**TASK DESCRIPTION:** Work through the data line by line, gathering every line that has the word "натуральный".

**MATERIAL TO PROCESS:**
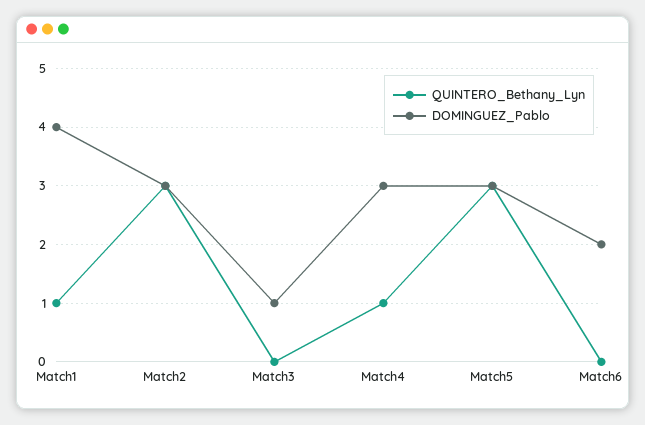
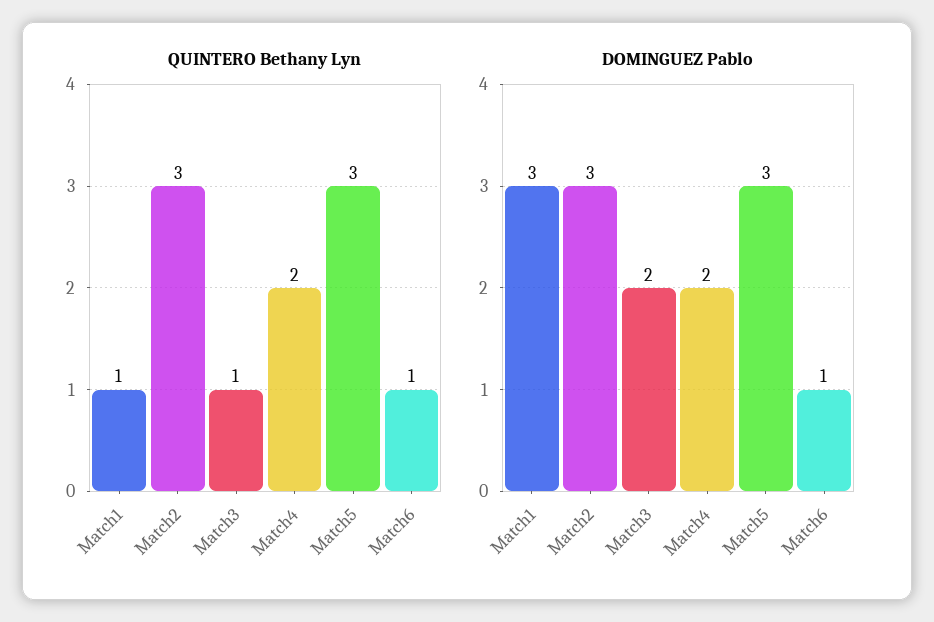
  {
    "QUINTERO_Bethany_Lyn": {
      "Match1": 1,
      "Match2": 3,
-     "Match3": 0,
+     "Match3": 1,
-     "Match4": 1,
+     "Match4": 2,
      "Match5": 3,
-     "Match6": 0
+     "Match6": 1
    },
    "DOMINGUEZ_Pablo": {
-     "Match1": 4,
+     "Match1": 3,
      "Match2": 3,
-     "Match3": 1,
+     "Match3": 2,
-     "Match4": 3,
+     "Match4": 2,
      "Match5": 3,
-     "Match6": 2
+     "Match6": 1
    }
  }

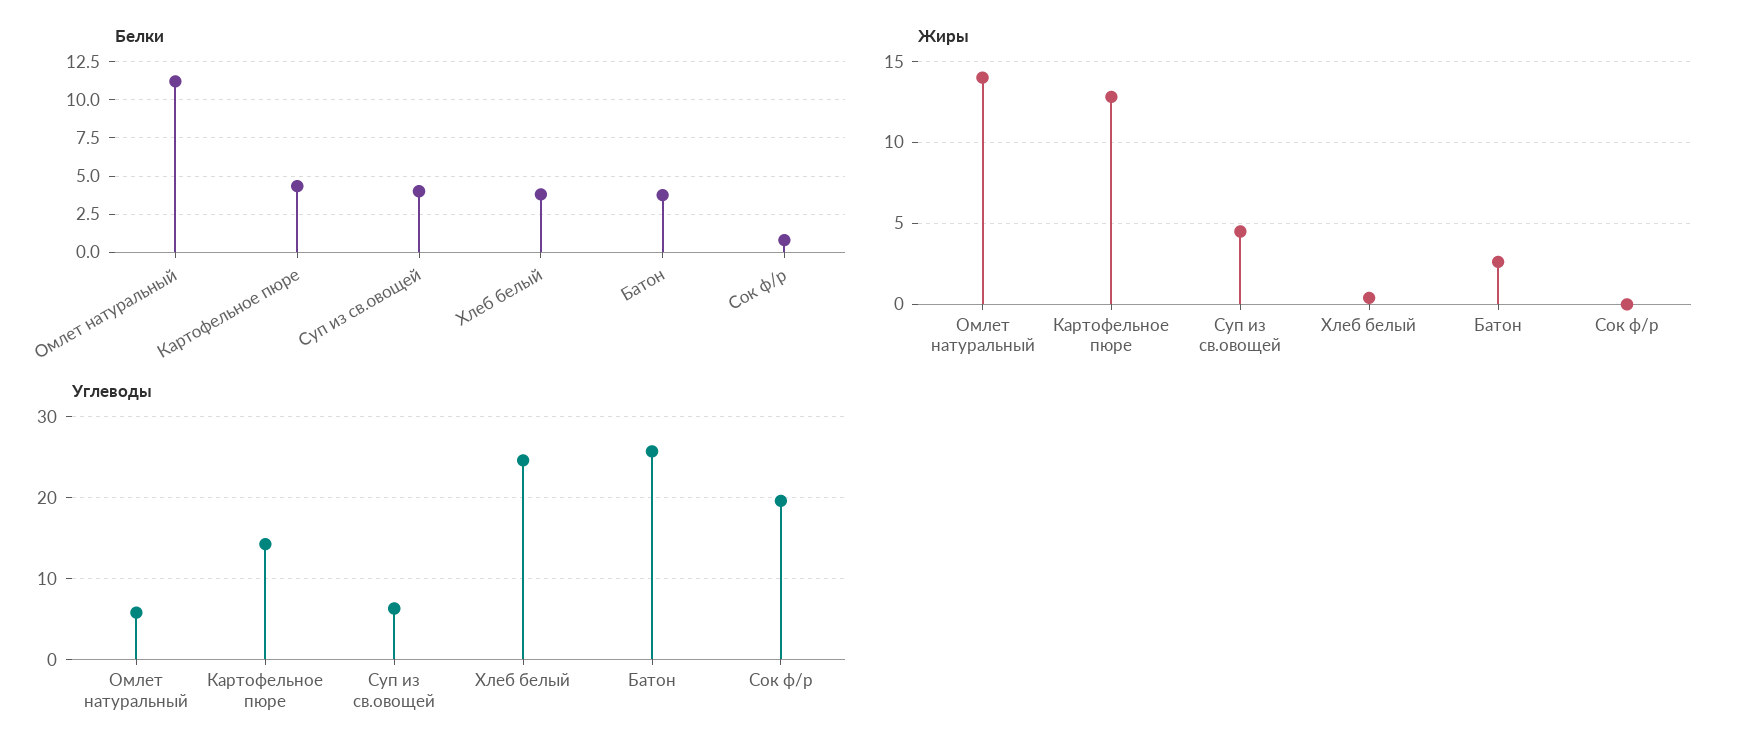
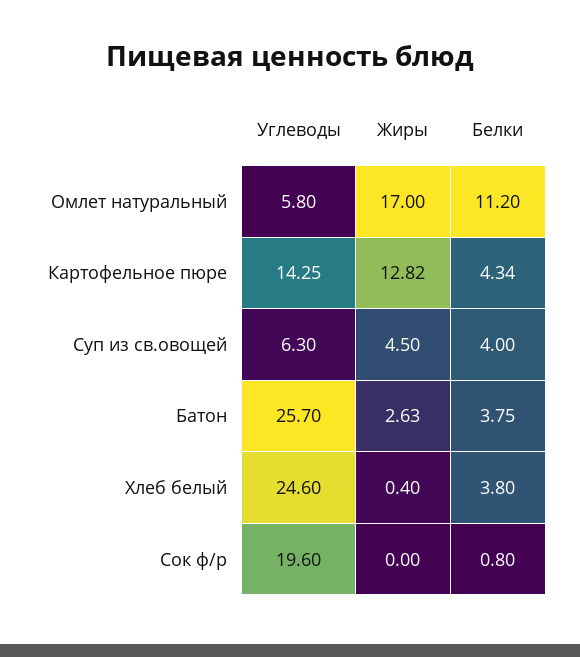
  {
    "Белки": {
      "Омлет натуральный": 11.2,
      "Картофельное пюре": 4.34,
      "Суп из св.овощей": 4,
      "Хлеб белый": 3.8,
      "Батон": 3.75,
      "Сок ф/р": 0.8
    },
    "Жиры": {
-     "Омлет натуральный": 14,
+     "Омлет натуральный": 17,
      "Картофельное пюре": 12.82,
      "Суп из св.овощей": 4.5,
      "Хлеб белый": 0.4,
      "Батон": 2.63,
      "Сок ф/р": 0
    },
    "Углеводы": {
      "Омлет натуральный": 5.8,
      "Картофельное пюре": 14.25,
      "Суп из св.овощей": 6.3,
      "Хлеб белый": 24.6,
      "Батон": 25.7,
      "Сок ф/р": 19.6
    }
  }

---

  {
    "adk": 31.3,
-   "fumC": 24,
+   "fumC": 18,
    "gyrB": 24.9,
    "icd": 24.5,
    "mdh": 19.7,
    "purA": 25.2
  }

...

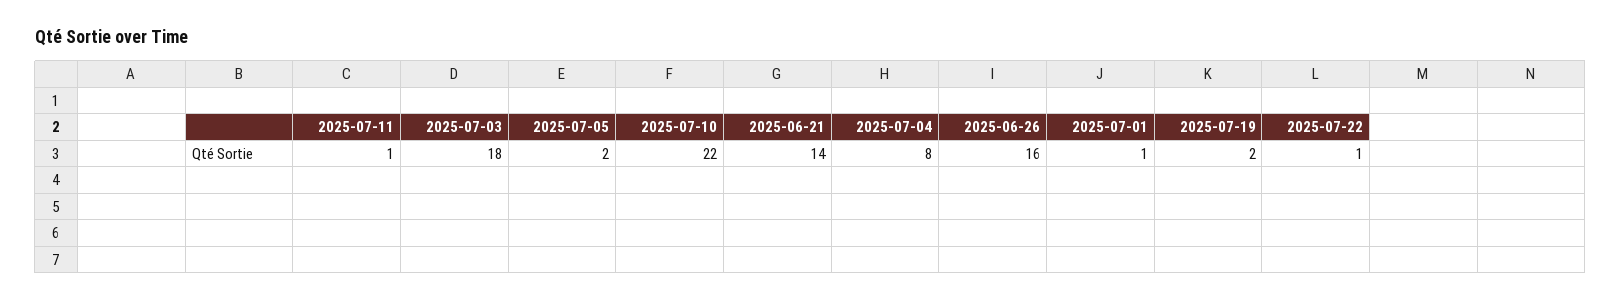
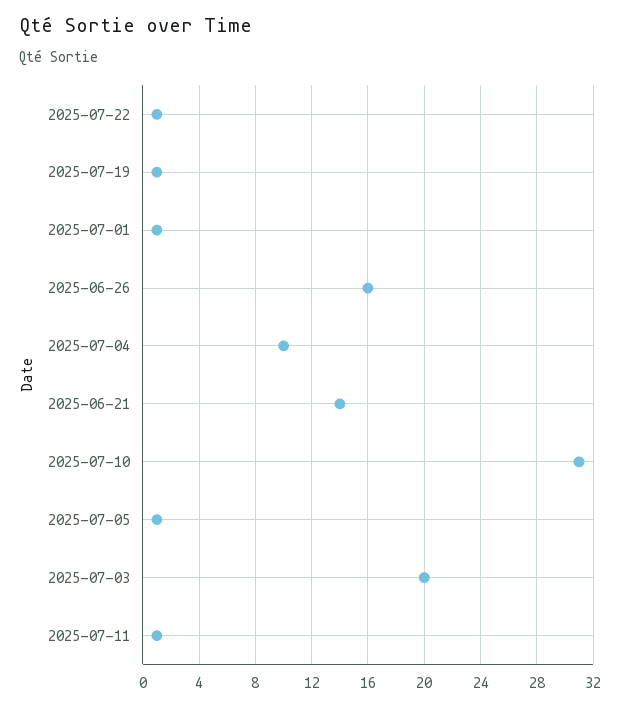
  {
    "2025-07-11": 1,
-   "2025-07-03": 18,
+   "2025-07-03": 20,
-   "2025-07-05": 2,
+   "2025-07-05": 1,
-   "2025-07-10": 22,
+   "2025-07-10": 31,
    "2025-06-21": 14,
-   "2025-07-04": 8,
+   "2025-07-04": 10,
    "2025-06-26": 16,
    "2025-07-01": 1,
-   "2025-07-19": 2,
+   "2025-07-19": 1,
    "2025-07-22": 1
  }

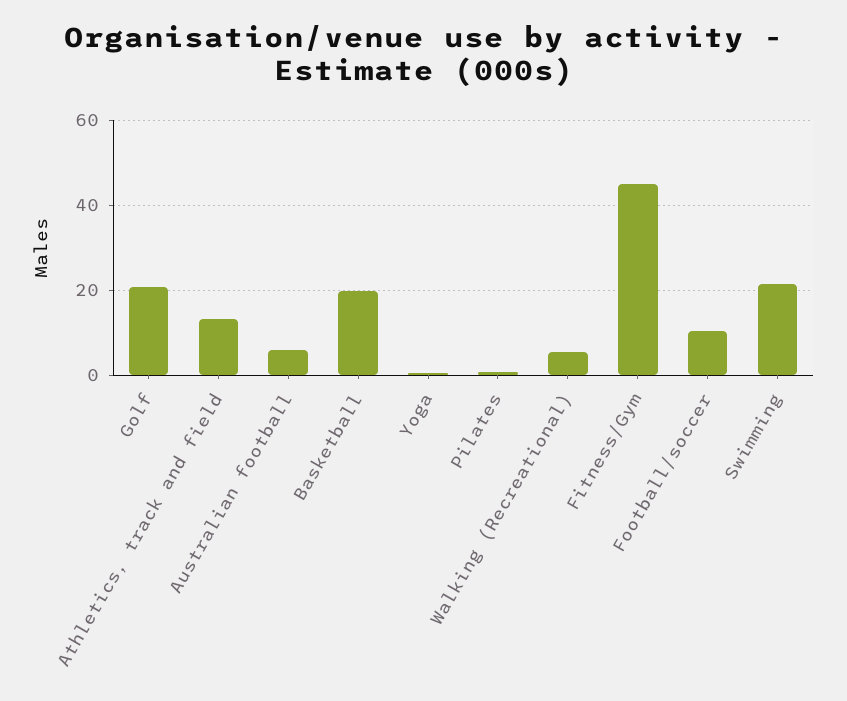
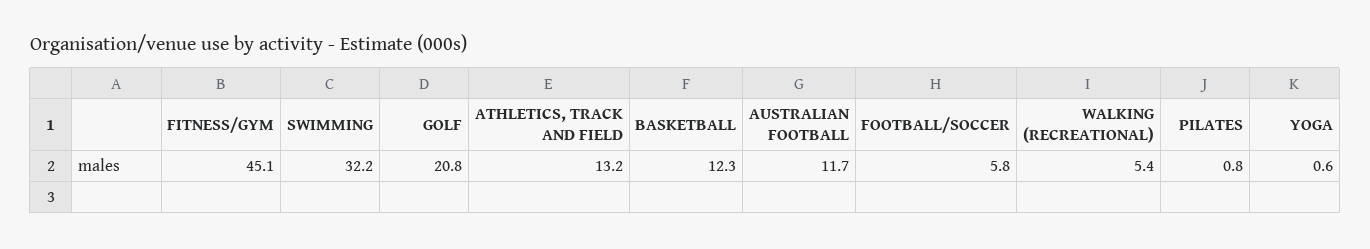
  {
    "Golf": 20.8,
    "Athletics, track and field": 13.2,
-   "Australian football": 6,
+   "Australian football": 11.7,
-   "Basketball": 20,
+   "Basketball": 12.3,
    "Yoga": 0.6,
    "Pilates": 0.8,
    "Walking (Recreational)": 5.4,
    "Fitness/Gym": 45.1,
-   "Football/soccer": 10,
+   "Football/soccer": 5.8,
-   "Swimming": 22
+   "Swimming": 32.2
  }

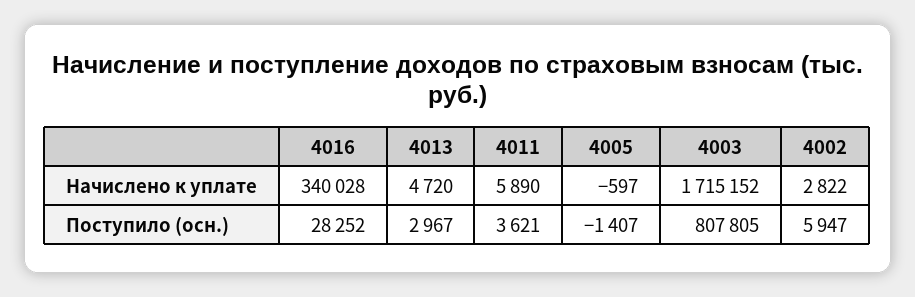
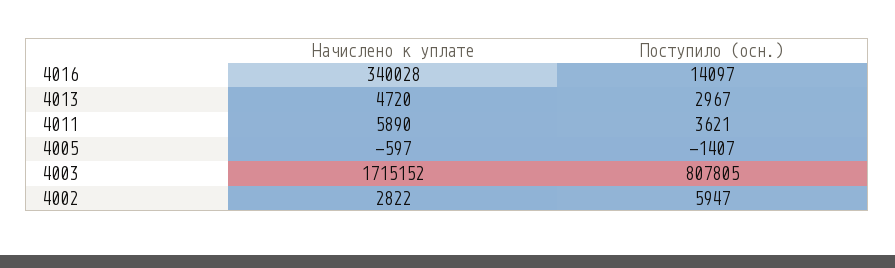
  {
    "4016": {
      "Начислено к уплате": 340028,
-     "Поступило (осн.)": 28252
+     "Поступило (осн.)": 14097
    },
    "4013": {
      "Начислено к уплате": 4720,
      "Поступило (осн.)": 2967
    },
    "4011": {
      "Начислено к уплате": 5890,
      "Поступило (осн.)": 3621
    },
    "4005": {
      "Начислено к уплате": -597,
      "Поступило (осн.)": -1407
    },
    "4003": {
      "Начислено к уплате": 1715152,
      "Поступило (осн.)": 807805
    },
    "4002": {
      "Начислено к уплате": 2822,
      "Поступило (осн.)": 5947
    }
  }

**SOLUTION FOR THIS PROBLEM:**
      "Омлет натуральный": 11.2,
-     "Омлет натуральный": 14,
+     "Омлет натуральный": 17,
      "Омлет натуральный": 5.8,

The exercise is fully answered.